30.
Los tres primeros años del hombre escondido se sucedieron en la soledad y el anonimato.
El trance de la hibernación que se prolongó en la metamorfosis fue activando el desaliento y la enajenación; se trataba de una suerte de secuestro de sí mismo que debía recorrer en el tiempo esa vicisitud.
Lo que hacía Ambrosio Leda era un ejercicio espartano de aislamiento, que se correspondía con el propio esfuerzo del olvido.
El hombre no tenía pasado, nada quedaba de lo que en su vida hubiera sucedido hasta que subió al tren para desaparecer.
En el último tramo del correo que lo trajo a Balma, hacia el amanecer de aquel dieciséis de enero, la concentración mental de la huida era tan poderosa que podía enturbiar el cerebro, como si en la obsesión de un absoluto desarraigo se quemasen las neuronas y en la respiración se aventaran las últimas cenizas.
El hombre era una sombra imprecisa en la Ciudad de Sombra, y en los tres primeros años de su vecindad escondida esa imprecisión contribuía a su invisibilidad.

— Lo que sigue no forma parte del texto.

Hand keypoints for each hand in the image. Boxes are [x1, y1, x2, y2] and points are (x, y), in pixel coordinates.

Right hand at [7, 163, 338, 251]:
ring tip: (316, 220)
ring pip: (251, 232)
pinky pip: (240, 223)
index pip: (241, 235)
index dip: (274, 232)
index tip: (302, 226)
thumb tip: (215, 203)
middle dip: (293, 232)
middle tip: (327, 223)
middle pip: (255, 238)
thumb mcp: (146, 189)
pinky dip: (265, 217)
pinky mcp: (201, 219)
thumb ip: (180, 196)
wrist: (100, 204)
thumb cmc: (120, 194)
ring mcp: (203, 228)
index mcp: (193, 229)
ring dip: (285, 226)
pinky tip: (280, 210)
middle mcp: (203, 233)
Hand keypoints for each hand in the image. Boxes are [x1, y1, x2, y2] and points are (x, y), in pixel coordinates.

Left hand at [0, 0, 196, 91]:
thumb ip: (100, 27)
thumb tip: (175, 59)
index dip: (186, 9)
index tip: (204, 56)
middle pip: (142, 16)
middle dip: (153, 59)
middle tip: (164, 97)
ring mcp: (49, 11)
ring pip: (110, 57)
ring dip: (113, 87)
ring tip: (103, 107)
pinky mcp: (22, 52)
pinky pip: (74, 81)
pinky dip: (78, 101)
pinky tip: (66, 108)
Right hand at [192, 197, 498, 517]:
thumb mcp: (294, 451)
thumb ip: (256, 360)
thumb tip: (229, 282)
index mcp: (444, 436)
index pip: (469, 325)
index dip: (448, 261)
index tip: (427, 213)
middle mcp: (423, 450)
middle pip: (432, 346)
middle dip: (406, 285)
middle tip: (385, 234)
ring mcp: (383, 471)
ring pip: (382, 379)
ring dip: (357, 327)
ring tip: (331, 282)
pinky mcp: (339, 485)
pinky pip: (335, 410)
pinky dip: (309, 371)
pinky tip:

La supervivencia se amoldaba a las orillas de una travesía que la noche fue incrementando, ya que el rastreo y la busca exigían cada vez mayor dedicación; un largo tiempo en los extrarradios y los esquilmados basureros, una mirada en la alerta de quienes podían estar en parecidas circunstancias a la suya, lo que en las esquinas se insinuaba como un peligro, cuando en la conciencia del huido ya no quedaban restos de la identidad borrada.
—Es lo que necesita el que anda a dos velas, lo más importante de todo —le dijo uno de aquellos casuales acompañantes en los lejanos derroteros—. Si no tienes un papel que enseñar, no tienes nada que te justifique. Quien te echa el guante, es lo primero que pide.

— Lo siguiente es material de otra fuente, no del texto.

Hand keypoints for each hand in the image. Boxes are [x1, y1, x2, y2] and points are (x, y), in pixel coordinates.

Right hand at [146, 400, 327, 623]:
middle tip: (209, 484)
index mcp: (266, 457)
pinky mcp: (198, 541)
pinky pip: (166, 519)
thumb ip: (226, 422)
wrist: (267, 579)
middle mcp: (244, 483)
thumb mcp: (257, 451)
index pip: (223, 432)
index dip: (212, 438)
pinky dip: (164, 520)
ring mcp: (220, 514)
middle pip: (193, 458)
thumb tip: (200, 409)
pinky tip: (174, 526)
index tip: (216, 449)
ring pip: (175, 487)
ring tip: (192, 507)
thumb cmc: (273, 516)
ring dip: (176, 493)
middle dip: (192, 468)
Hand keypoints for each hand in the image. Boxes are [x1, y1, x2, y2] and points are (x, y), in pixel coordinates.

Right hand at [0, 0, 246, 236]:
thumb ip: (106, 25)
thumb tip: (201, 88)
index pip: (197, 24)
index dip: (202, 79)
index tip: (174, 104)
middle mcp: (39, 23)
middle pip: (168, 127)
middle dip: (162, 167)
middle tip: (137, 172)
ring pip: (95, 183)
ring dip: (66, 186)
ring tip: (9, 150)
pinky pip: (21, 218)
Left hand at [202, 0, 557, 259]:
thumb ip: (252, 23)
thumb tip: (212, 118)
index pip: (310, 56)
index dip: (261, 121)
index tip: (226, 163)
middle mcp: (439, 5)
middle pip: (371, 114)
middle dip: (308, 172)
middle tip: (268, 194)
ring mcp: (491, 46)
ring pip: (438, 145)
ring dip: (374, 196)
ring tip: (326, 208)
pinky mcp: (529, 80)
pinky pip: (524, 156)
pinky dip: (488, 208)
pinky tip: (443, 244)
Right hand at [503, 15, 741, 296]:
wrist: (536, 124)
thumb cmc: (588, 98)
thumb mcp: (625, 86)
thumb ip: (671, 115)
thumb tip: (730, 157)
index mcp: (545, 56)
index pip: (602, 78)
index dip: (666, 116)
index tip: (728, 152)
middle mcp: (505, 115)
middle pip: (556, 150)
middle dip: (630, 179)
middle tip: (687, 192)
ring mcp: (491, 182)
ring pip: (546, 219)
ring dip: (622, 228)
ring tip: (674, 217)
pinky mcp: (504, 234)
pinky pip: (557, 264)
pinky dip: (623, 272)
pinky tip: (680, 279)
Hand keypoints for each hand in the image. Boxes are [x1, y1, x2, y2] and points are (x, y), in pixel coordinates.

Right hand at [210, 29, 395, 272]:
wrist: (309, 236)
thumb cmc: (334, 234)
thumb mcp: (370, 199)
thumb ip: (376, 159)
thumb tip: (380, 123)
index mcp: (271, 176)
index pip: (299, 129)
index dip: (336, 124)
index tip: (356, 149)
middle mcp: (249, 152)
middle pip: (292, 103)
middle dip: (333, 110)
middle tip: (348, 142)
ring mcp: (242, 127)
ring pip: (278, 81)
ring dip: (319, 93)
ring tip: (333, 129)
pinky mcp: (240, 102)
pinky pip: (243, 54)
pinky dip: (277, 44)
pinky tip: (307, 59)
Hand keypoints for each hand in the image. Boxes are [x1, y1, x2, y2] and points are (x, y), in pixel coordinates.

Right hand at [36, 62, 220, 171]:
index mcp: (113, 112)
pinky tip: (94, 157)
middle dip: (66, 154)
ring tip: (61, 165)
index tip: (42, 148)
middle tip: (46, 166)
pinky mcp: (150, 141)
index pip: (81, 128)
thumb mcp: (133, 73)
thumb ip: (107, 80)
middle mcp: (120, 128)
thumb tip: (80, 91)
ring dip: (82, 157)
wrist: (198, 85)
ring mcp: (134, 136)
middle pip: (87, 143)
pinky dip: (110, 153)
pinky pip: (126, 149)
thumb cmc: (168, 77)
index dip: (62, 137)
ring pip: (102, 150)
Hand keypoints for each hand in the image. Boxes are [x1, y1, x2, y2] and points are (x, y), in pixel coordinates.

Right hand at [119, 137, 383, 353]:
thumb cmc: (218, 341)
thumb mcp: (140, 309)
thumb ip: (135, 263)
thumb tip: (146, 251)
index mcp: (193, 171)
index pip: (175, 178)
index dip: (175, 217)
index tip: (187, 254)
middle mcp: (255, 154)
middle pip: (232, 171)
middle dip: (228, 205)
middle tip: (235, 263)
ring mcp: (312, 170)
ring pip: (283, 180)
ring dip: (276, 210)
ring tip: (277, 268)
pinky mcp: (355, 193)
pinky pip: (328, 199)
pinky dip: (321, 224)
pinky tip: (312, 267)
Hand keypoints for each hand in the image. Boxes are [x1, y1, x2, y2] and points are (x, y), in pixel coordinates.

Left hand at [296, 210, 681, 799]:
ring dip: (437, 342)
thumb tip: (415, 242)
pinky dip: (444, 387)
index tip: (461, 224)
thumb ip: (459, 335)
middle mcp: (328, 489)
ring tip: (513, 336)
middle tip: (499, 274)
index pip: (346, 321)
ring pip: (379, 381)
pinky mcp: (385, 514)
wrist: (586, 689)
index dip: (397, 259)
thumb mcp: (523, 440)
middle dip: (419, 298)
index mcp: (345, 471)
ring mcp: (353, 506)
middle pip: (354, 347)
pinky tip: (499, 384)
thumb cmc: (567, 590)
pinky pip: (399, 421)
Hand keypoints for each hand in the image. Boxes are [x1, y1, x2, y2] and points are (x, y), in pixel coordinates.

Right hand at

Nadie se fijaba en él o, al menos, nadie tuvo la intención de requerirle. La sombra se adelgazaba como una línea que llegaba a diluirse. El hombre no tenía voz. Los ruidos creaban a su alrededor una resonancia que contribuía más a su defensa que a su alteración.
Luego, en la percepción de los murmullos de la Ciudad de Sombra, cuando ya era tan larga su existencia en ella y tan coincidente su secreto con los secretos de la misma, las voces anónimas resonaron en su cabeza: las palabras sueltas, las conversaciones que desvelaban lo que estaba oculto, aquello que podía escucharse como un eco de la desaparición y la muerte.

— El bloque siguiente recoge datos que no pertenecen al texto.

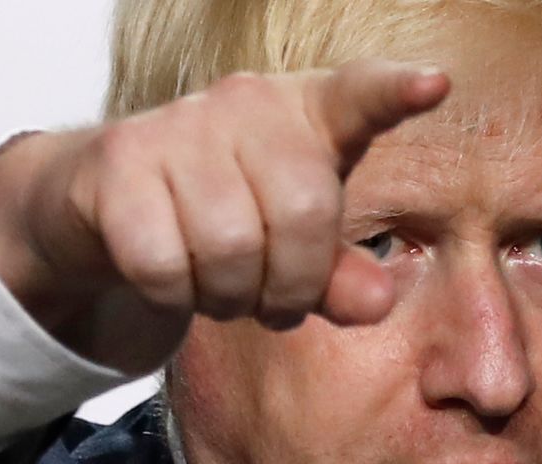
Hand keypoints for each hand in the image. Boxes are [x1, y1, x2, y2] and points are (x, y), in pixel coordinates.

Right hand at [0, 59, 449, 373]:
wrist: (109, 203)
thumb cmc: (226, 218)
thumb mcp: (295, 251)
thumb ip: (340, 278)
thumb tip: (377, 302)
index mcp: (307, 115)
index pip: (359, 95)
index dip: (394, 92)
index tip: (433, 85)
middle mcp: (246, 103)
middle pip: (304, 212)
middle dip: (291, 286)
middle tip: (270, 300)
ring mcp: (179, 124)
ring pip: (230, 247)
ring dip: (227, 297)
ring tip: (218, 287)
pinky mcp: (119, 160)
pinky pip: (164, 264)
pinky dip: (173, 297)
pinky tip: (171, 279)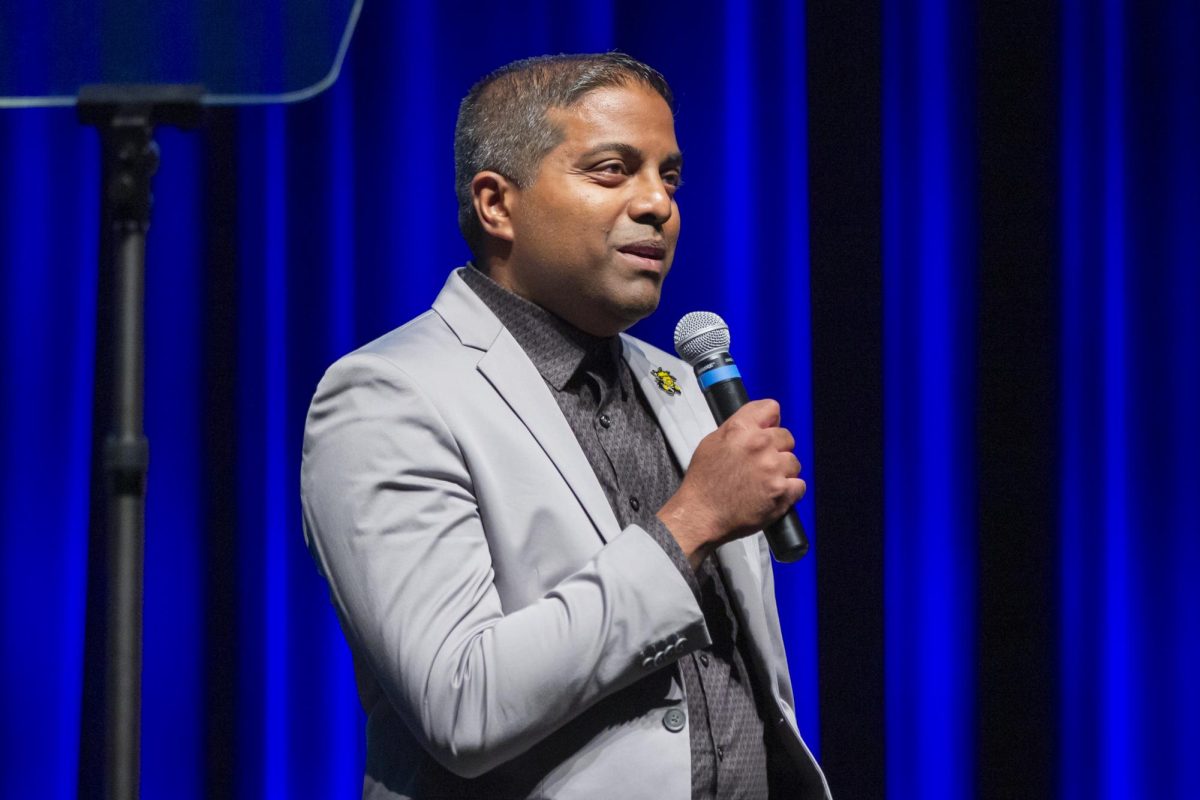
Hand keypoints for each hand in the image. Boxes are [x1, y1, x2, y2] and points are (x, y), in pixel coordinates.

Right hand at [656, 399, 805, 568]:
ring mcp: (772, 469)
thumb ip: (738, 428)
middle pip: (786, 436)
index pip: (771, 408)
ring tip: (763, 482)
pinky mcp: (782, 492)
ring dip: (783, 471)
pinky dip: (790, 491)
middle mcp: (759, 445)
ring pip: (794, 462)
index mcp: (740, 429)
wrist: (700, 516)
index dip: (770, 421)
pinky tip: (772, 494)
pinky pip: (799, 485)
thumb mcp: (712, 443)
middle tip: (761, 463)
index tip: (768, 429)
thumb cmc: (703, 483)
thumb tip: (759, 423)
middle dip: (777, 449)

—Vete a los parapetos del Candado —le recomendó otro acompañante casual—. Entre el barro y la mugre siempre aparece lo que menos se espera.
El Candado tenía la longitud paralela a la cuerda de los Montes Murales. Los parapetos formaban una línea desequilibrada difícil de entender en la defensa o el ataque, como si hubieran sido construidos para dar improvisado cobijo a quienes bajaran de los Montes hacia el asedio de Balma o a quienes los subieron al ser perseguidos.
Fue en uno de aquellos agujeros donde el hombre encontró el documento que podría amparar su identidad. Escarbando en el terraplén llegó a sacar una manta podrida que contenía un envoltorio de cartones y periódicos, algunas cartas y otros papeles empapados de humedad. Entre ellos había una Cartilla en la que no era difícil distinguir el nombre y un primer apellido, las fechas de nacimiento razonablemente coincidentes con las suyas, un lugar de procedencia y, lo que resultaba un auténtico hallazgo, la fotografía amarillenta y ruinosa que sugería un rostro parecido, como si en el enterramiento existiera la intención de lo que puede resolverse entre la suerte y la desgracia.
—La suerte de que Ambrosio Leda —se dijo el hombre, leyendo el nombre en la Cartilla que le temblaba entre las manos— sea como yo, y pueda llamarme de ese modo. La suerte de que éste sea mi nuevo nombre.